East Asia Today
A couple of notes on China today, one covering today's inflation release, and the other a slide pack making the case for higher rates. Elsewhere, Taiwan released FDI data for September. Outflows have eased in recent months, but the clear shift away from investing in China is persisting.

Thematic – the case for higher rates. For the first time since 2021, my models show a fall in the probability of easing. The backdrop is effective monetary policy: inflation is low, but there aren't signs of rising real rates. For now, my base case is rates stop falling. For rates to rise, inflation needs to show up outside of equities.

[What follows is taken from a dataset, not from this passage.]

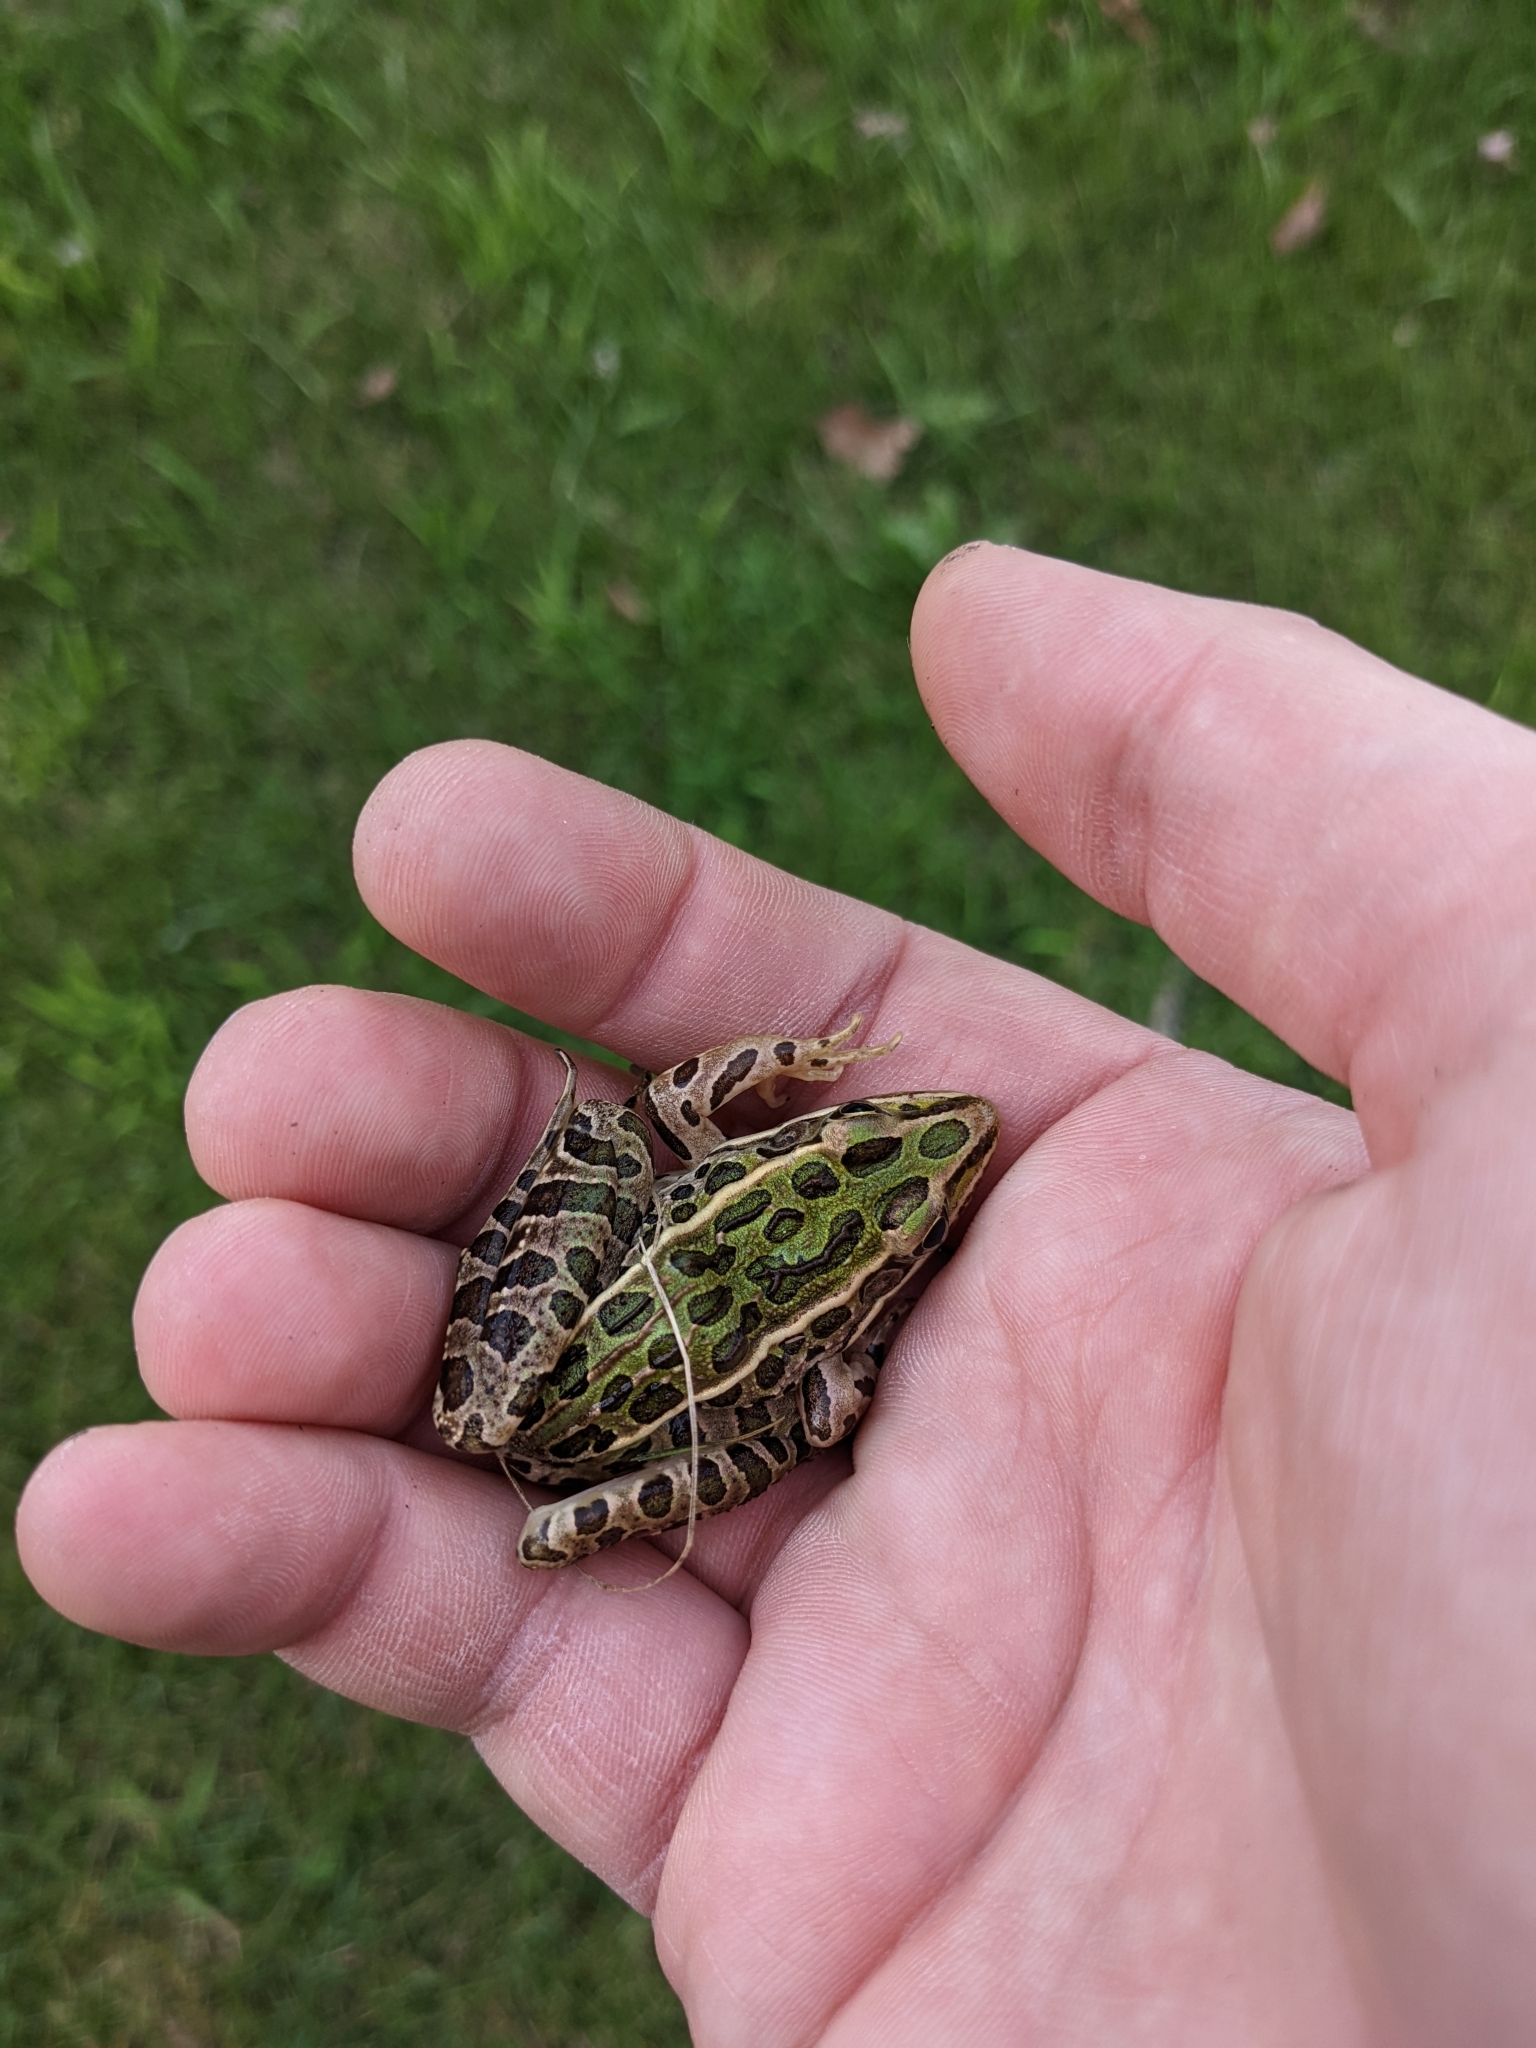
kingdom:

Cycle update – PPI stabilises, but not firmly. The stabilisation of PPI is fragile, with continued sharp falls in some of the sectors targeted by anti-involution, as well as continued weakness in building materials prices. In CPI, falling food prices will eventually reverse, but soft services prices shows underlying CPI inflation remains weak.






Today's FDI data for September show the pace of overseas investments has eased off in recent months, but remains high relative to the historical flow, and is significant enough to play a role in the recycling of the current account. Through 2015 the focus of overseas investment was China. Now, there is much more diversification. Some of that is because of TSMC's investments in the US and Japan. But Taiwan firms are now putting more money in ASEAN than in China.